▸ **Dados a utilizar**:
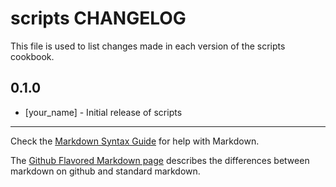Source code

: scripts CHANGELOG
=================

This file is used to list changes made in each version of the scripts cookbook.

0.1.0
-----
- [your_name] - Initial release of scripts

- - -
Check the [Markdown Syntax Guide](http://daringfireball.net/projects/markdown/syntax) for help with Markdown.

The [Github Flavored Markdown page](http://github.github.com/github-flavored-markdown/) describes the differences between markdown on github and standard markdown.
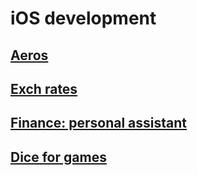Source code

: # iOS development

##  [Aeros](aeros "Read more about project")

##  [Exch rates](exch "Read more about project")

##  [Finance: personal assistant](finance "Read more about project")

##  [Dice for games](dice "Read more about project")
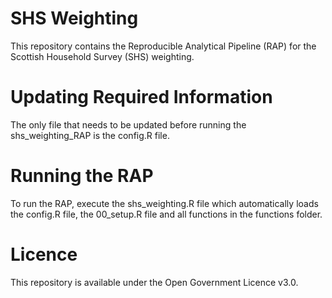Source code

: # SHS Weighting
This repository contains the Reproducible Analytical Pipeline (RAP) for the Scottish Household Survey (SHS) weighting.

# Updating Required Information
The only file that needs to be updated before running the shs_weighting_RAP is the config.R file.

# Running the RAP
To run the RAP, execute the shs_weighting.R file which automatically loads the config.R file, the 00_setup.R file and all functions in the functions folder.

# Licence
This repository is available under the Open Government Licence v3.0.
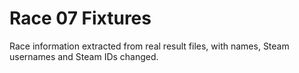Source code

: Race 07 Fixtures
================

Race information extracted from real result files, with names, Steam usernames
and Steam IDs changed.
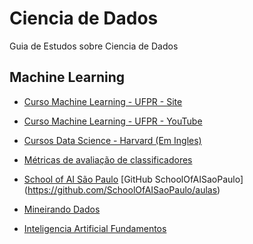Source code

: # Ciencia de Dados
Guia de Estudos sobre Ciencia de Dados


## Machine Learning
  * [Curso Machine Learning - UFPR - Site](http://cursos.leg.ufpr.br/ML4all/1parte/)
  
  * [Curso Machine Learning - UFPR - YouTube](https://www.youtube.com/watch?v=_DDxf8xUl3o&list=PLdAF2u93ya1B7UhY5TNU-m9xs5UlooSWR&index=1)
  
  * [Cursos Data Science - Harvard (Em Ingles)](https://online-learning.harvard.edu/subject/data-science)
  
  * [Métricas de avaliação de classificadores](https://medium.com/pyladiesbh/m%C3%A9tricas-de-avalia%C3%A7%C3%A3o-de-classificadores-6aadc3dacd51)
  
  * [School of AI São Paulo](https://www.youtube.com/channel/UCcQgGC19k35ayQNsspyyBhQ/videos) [GitHub SchoolOfAISaoPaulo] (https://github.com/SchoolOfAISaoPaulo/aulas)
  
  * [Mineirando Dados](https://www.youtube.com/channel/UCZ8gRCp3vixlGVAtplCDd5Q/videos)
  
  * [Inteligencia Artificial Fundamentos](https://www.datascienceacademy.com.br/course?courseid=inteligencia-artificial-fundamentos)
  
  
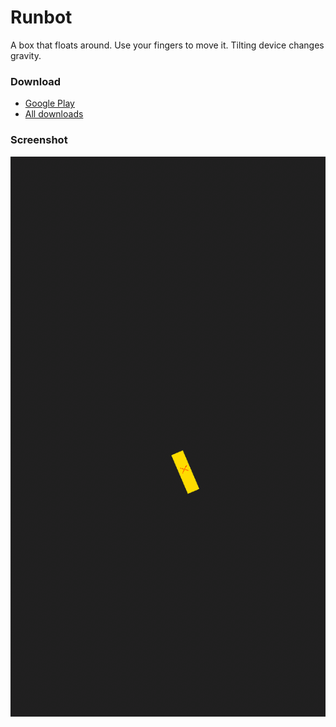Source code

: # Runbot
A box that floats around. Use your fingers to move it. Tilting device changes gravity.

### Download
- [Google Play](https://play.google.com/store/apps/details?id=net.rio.box)
- [All downloads](https://github.com/Rio6/Box/releases)

### Screenshot
![](https://github.com/Rio6/Box/raw/gh-pages/images/screenshot_0.png)
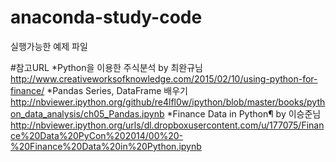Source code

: # anaconda-study-code
실행가능한 예제 파일
 
#참고URL
*Python을 이용한 주식분석 by 최완규님 http://www.creativeworksofknowledge.com/2015/02/10/using-python-for-finance/
*Pandas Series, DataFrame 배우기 http://nbviewer.ipython.org/github/re4lfl0w/ipython/blob/master/books/python_data_analysis/ch05_Pandas.ipynb
*Finance Data in Python¶ by 이승준님 http://nbviewer.ipython.org/urls/dl.dropboxusercontent.com/u/177075/Finance%20Data%20PyCon%202014/00%20-%20Finance%20Data%20in%20Python.ipynb


 
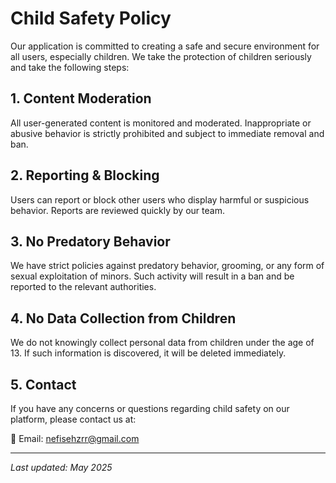 # Child Safety Policy

Our application is committed to creating a safe and secure environment for all users, especially children. We take the protection of children seriously and take the following steps:

## 1. Content Moderation
All user-generated content is monitored and moderated. Inappropriate or abusive behavior is strictly prohibited and subject to immediate removal and ban.

## 2. Reporting & Blocking
Users can report or block other users who display harmful or suspicious behavior. Reports are reviewed quickly by our team.

## 3. No Predatory Behavior
We have strict policies against predatory behavior, grooming, or any form of sexual exploitation of minors. Such activity will result in a ban and be reported to the relevant authorities.

## 4. No Data Collection from Children
We do not knowingly collect personal data from children under the age of 13. If such information is discovered, it will be deleted immediately.

## 5. Contact
If you have any concerns or questions regarding child safety on our platform, please contact us at:

📧 Email: nefisehzrr@gmail.com 

---

_Last updated: May 2025_

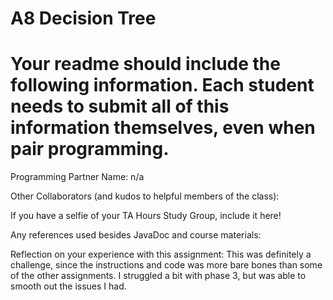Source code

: # A8 Decision Tree

# Your readme should include the following information. Each student needs to submit all of this information themselves, even when pair programming. 

Programming Partner Name: n/a

Other Collaborators (and kudos to helpful members of the class):

If you have a selfie of your TA Hours Study Group, include it here!

Any references used besides JavaDoc and course materials:


Reflection on your experience with this assignment: This was definitely a challenge, since the instructions and code was more bare bones than some of the other assignments. I struggled a bit with phase 3, but was able to smooth out the issues I had.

▸ **Objetivo do exercício**: Reescreva como uma lista JSON de strings, com uma string para cada linha e sem as linhas em branco, o trecho do material que vai da linha que contém "## 2. Reporting & Blocking" até a linha que contém "We do not knowingly", ambas incluídas.

▸ **A resposta**:
[
  "## 2. Reporting & Blocking",
  "Users can report or block other users who display harmful or suspicious behavior. Reports are reviewed quickly by our team.",
  "## 3. No Predatory Behavior",
  "We have strict policies against predatory behavior, grooming, or any form of sexual exploitation of minors. Such activity will result in a ban and be reported to the relevant authorities.",
  "## 4. No Data Collection from Children",
  "We do not knowingly collect personal data from children under the age of 13. If such information is discovered, it will be deleted immediately."
]